Konzertbericht

Kettcar


Zwei Jahre nach der "Pausenunterbrechung" zum 20. Geburtstag des Bremer Towers kehren Kettcar in den ausverkauften Schlachthof zurück und machen sehr deutlich, warum sie gerade so gefeiert werden.

Wer vor etwa fünf Jahren eines der letzten Konzerte vor der Pause dieser Band erlebt hatte, dem war die Notwendigkeit dieser Unterbrechung vielleicht aufgefallen. Die Luft war raus – die Auftritte hatten etwas von einer Pflichterfüllung und der Funke sprang nicht mehr über. Nun, fünf Jahre später, mit der wichtigen und hoch gelobten Platte "Ich Vs. Wir", sind Kettcar zurück. Fast alle Termine der Tour sind ausverkauft und das mit Recht – wie sich im Laufe des Abends herausstellen soll.

Den Anfang machen Fortuna Ehrenfeld, ebenfalls beim Grand Hotel beheimatet und mit der aktuellen Veröffentlichung "Hey Sexy" unterwegs. Wer sich wegen des Schlafanzugs und der Bärentatzen-Schlappen von Sänger Martin Bechler schon auf das Schlimmste gefasst macht, wird schnell eines besseren belehrt. Das Trio macht Popmusik für Erwachsene und bekommt damit schnell die Aufmerksamkeit des Bremer Publikums. Die klugen Texte zwischen Melancholie und Wahnsinn werden von der reduzierten Instrumentierung getragen und von den eigenwilligen Ansagen Bechlers wieder auf den Teppich geholt. Ein gelungener Auftakt.

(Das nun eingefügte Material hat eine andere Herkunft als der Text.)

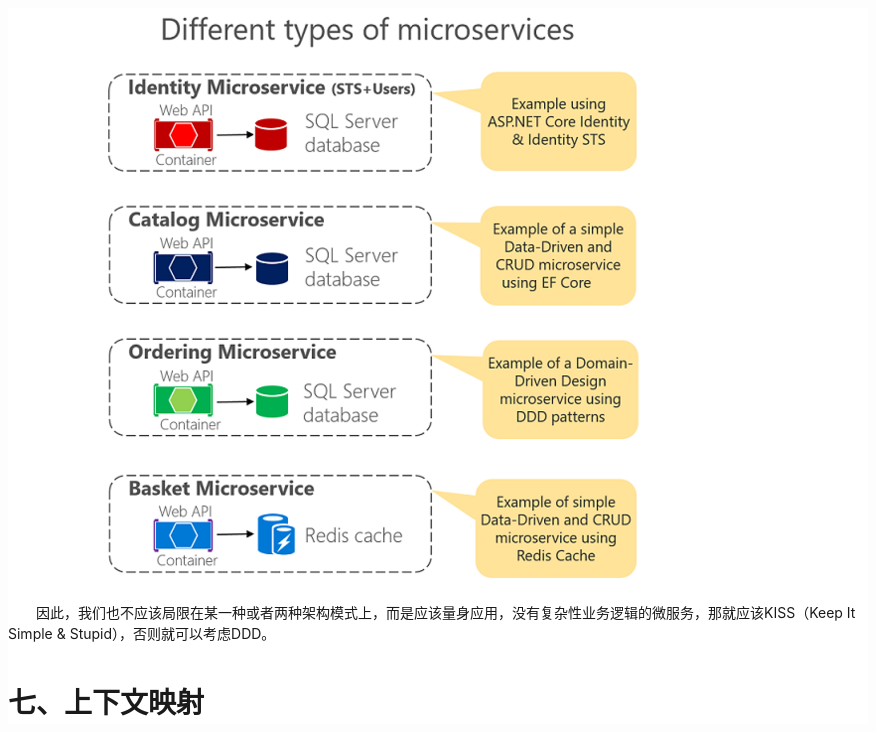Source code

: ![DDD](assets/2799767-1b6af5a602d3ecd7-1565926562778.png)

　　因此，我们也不应该局限在某一种或者两种架构模式上，而是应该量身应用，没有复杂性业务逻辑的微服务，那就应该KISS（Keep It Simple & Stupid），否则就可以考虑DDD。

# 七、上下文映射
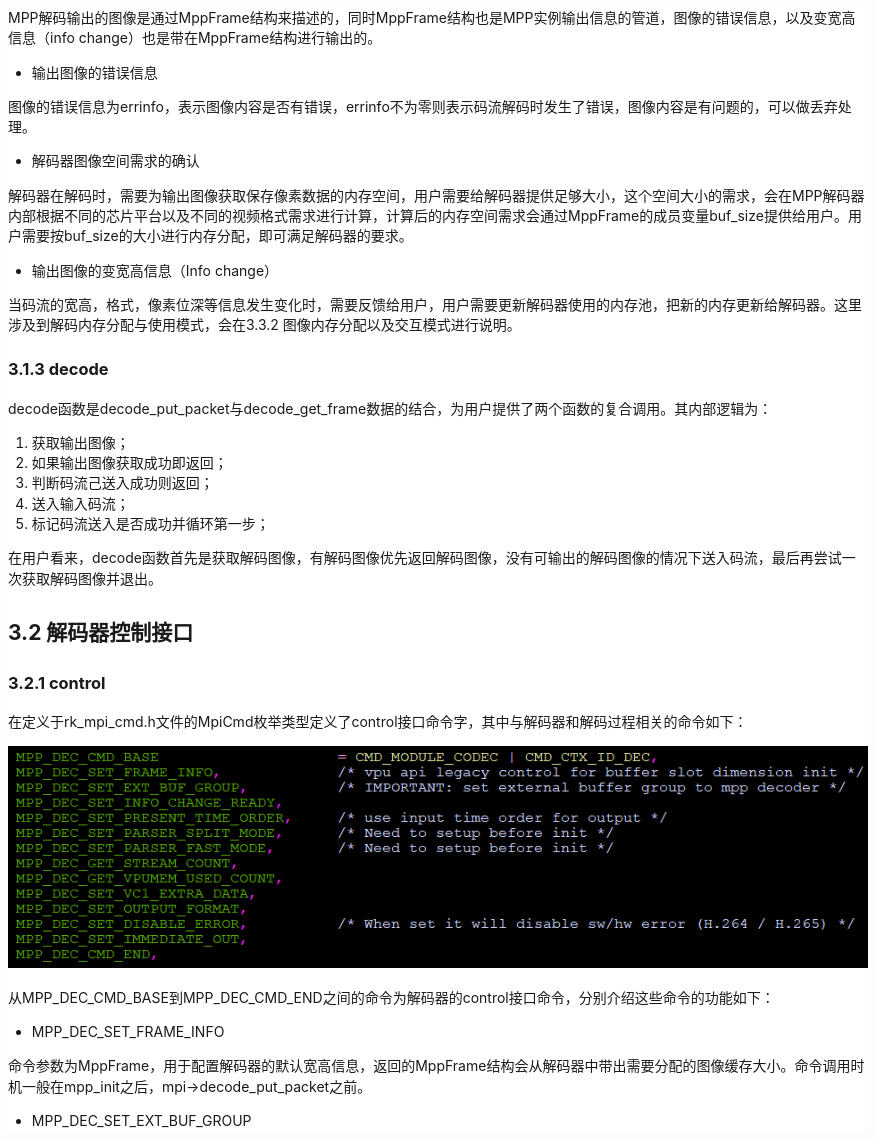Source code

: MPP解码输出的图像是通过MppFrame结构来描述的，同时MppFrame结构也是MPP实例输出信息的管道，图像的错误信息，以及变宽高信息（info change）也是带在MppFrame结构进行输出的。

- 输出图像的错误信息

图像的错误信息为errinfo，表示图像内容是否有错误，errinfo不为零则表示码流解码时发生了错误，图像内容是有问题的，可以做丢弃处理。

- 解码器图像空间需求的确认

解码器在解码时，需要为输出图像获取保存像素数据的内存空间，用户需要给解码器提供足够大小，这个空间大小的需求，会在MPP解码器内部根据不同的芯片平台以及不同的视频格式需求进行计算，计算后的内存空间需求会通过MppFrame的成员变量buf_size提供给用户。用户需要按buf_size的大小进行内存分配，即可满足解码器的要求。

- 输出图像的变宽高信息（Info change）

当码流的宽高，格式，像素位深等信息发生变化时，需要反馈给用户，用户需要更新解码器使用的内存池，把新的内存更新给解码器。这里涉及到解码内存分配与使用模式，会在3.3.2 图像内存分配以及交互模式进行说明。

### 3.1.3 decode

decode函数是decode_put_packet与decode_get_frame数据的结合，为用户提供了两个函数的复合调用。其内部逻辑为：

1.  获取输出图像；
2.  如果输出图像获取成功即返回；
3.  判断码流己送入成功则返回；
4.  送入输入码流；
5.  标记码流送入是否成功并循环第一步；

在用户看来，decode函数首先是获取解码图像，有解码图像优先返回解码图像，没有可输出的解码图像的情况下送入码流，最后再尝试一次获取解码图像并退出。

## 3.2 解码器控制接口

### 3.2.1 control

在定义于rk_mpi_cmd.h文件的MpiCmd枚举类型定义了control接口命令字，其中与解码器和解码过程相关的命令如下：

![](media/Rockchip_Developer_Guide_MPP/MPP_MpiCmd_enumeration_type.png)

从MPP_DEC_CMD_BASE到MPP_DEC_CMD_END之间的命令为解码器的control接口命令，分别介绍这些命令的功能如下：

- MPP_DEC_SET_FRAME_INFO

命令参数为MppFrame，用于配置解码器的默认宽高信息，返回的MppFrame结构会从解码器中带出需要分配的图像缓存大小。命令调用时机一般在mpp_init之后，mpi-\>decode_put_packet之前。

- MPP_DEC_SET_EXT_BUF_GROUP
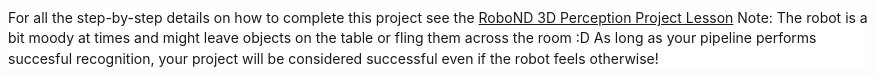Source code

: For all the step-by-step details on how to complete this project see the [RoboND 3D Perception Project Lesson](https://classroom.udacity.com/nanodegrees/nd209/parts/586e8e81-fc68-4f71-9cab-98ccd4766cfe/modules/e5bfcfbd-3f7d-43fe-8248-0c65d910345a/lessons/e3e5fd8e-2f76-4169-a5bc-5a128d380155/concepts/802deabb-7dbb-46be-bf21-6cb0a39a1961)
Note: The robot is a bit moody at times and might leave objects on the table or fling them across the room :D
As long as your pipeline performs succesful recognition, your project will be considered successful even if the robot feels otherwise!
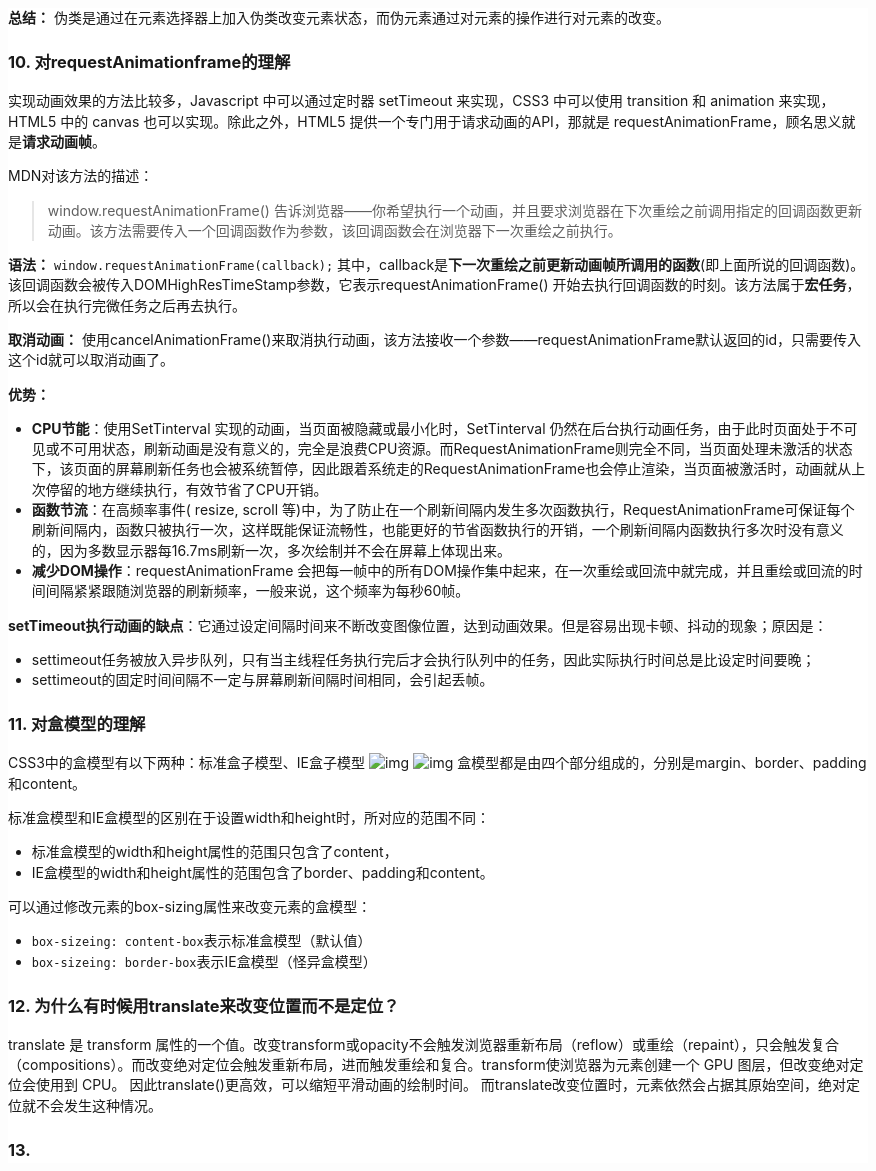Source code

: **总结：** 伪类是通过在元素选择器上加⼊伪类改变元素状态，⽽伪元素通过对元素的操作进⾏对元素的改变。

### 10. 对requestAnimationframe的理解

实现动画效果的方法比较多，Javascript 中可以通过定时器 setTimeout 来实现，CSS3 中可以使用 transition 和 animation 来实现，HTML5 中的 canvas 也可以实现。除此之外，HTML5 提供一个专门用于请求动画的API，那就是 requestAnimationFrame，顾名思义就是**请求动画帧**。

MDN对该方法的描述：

> window.requestAnimationFrame() 告诉浏览器——你希望执行一个动画，并且要求浏览器在下次重绘之前调用指定的回调函数更新动画。该方法需要传入一个回调函数作为参数，该回调函数会在浏览器下一次重绘之前执行。

**语法：** `window.requestAnimationFrame(callback);`  其中，callback是**下一次重绘之前更新动画帧所调用的函数**(即上面所说的回调函数)。该回调函数会被传入DOMHighResTimeStamp参数，它表示requestAnimationFrame() 开始去执行回调函数的时刻。该方法属于**宏任务**，所以会在执行完微任务之后再去执行。

**取消动画：** 使用cancelAnimationFrame()来取消执行动画，该方法接收一个参数——requestAnimationFrame默认返回的id，只需要传入这个id就可以取消动画了。

**优势：**

- **CPU节能**：使用SetTinterval 实现的动画，当页面被隐藏或最小化时，SetTinterval 仍然在后台执行动画任务，由于此时页面处于不可见或不可用状态，刷新动画是没有意义的，完全是浪费CPU资源。而RequestAnimationFrame则完全不同，当页面处理未激活的状态下，该页面的屏幕刷新任务也会被系统暂停，因此跟着系统走的RequestAnimationFrame也会停止渲染，当页面被激活时，动画就从上次停留的地方继续执行，有效节省了CPU开销。
- **函数节流**：在高频率事件( resize, scroll 等)中，为了防止在一个刷新间隔内发生多次函数执行，RequestAnimationFrame可保证每个刷新间隔内，函数只被执行一次，这样既能保证流畅性，也能更好的节省函数执行的开销，一个刷新间隔内函数执行多次时没有意义的，因为多数显示器每16.7ms刷新一次，多次绘制并不会在屏幕上体现出来。
- **减少DOM操作**：requestAnimationFrame 会把每一帧中的所有DOM操作集中起来，在一次重绘或回流中就完成，并且重绘或回流的时间间隔紧紧跟随浏览器的刷新频率，一般来说，这个频率为每秒60帧。

**setTimeout执行动画的缺点**：它通过设定间隔时间来不断改变图像位置，达到动画效果。但是容易出现卡顿、抖动的现象；原因是：

- settimeout任务被放入异步队列，只有当主线程任务执行完后才会执行队列中的任务，因此实际执行时间总是比设定时间要晚；
- settimeout的固定时间间隔不一定与屏幕刷新间隔时间相同，会引起丢帧。

### 11. 对盒模型的理解

CSS3中的盒模型有以下两种：标准盒子模型、IE盒子模型 ![img](https://p3-juejin.byteimg.com/tos-cn-i-k3u1fbpfcp/4544d45b5a0c47a58c0c33a7d8fbac09~tplv-k3u1fbpfcp-watermark.awebp) ![img](https://p3-juejin.byteimg.com/tos-cn-i-k3u1fbpfcp/4040de9fef1a49f4ae0ae66039edcfe0~tplv-k3u1fbpfcp-watermark.awebp) 盒模型都是由四个部分组成的，分别是margin、border、padding和content。

标准盒模型和IE盒模型的区别在于设置width和height时，所对应的范围不同：

- 标准盒模型的width和height属性的范围只包含了content，
- IE盒模型的width和height属性的范围包含了border、padding和content。

可以通过修改元素的box-sizing属性来改变元素的盒模型：

- `box-sizeing: content-box`表示标准盒模型（默认值）
- `box-sizeing: border-box`表示IE盒模型（怪异盒模型）

### 12. 为什么有时候⽤**translate**来改变位置⽽不是定位？

translate 是 transform 属性的⼀个值。改变transform或opacity不会触发浏览器重新布局（reflow）或重绘（repaint），只会触发复合（compositions）。⽽改变绝对定位会触发重新布局，进⽽触发重绘和复合。transform使浏览器为元素创建⼀个 GPU 图层，但改变绝对定位会使⽤到 CPU。 因此translate()更⾼效，可以缩短平滑动画的绘制时间。 ⽽translate改变位置时，元素依然会占据其原始空间，绝对定位就不会发⽣这种情况。

### 13.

Nach kurzer Umbaupause geht das Licht aus, auf der großen Videoleinwand startet ein Bus in der Hamburger Feldstraße und die Band betritt zeitgleich die Bühne. Eben diese Videoleinwand umspielt die Songs mit ansprechenden Animationen, oder eben dem Video zu "Sommer '89". Was dann folgt, ist eine fast zweistündige Werksschau einer grandios aufspielenden Band. Den Anfang macht die "Trostbrücke Süd" vom aktuellen "Ich Vs. Wir". Die folgenden Songs "Balkon gegenüber" und "Graceland" bringen das Publikum dann früh auf Temperatur. Auch der folgende "Lovesong-Block" mit "Rettung", "48 Stunden" und "Balu" kann die Stimmung nicht trüben. Was dann folgt, ist die Fortsetzung einer perfekten Setlist aus dem Schaffen der Band mit dem obligatorischen "Landungsbrücken Raus" am Ende.

Kettcar machen an diesem Abend deutlich, wie sehr sie gefehlt haben. Wenig Show, viel Haltung und starke Songs. Bremen hat es gefallen.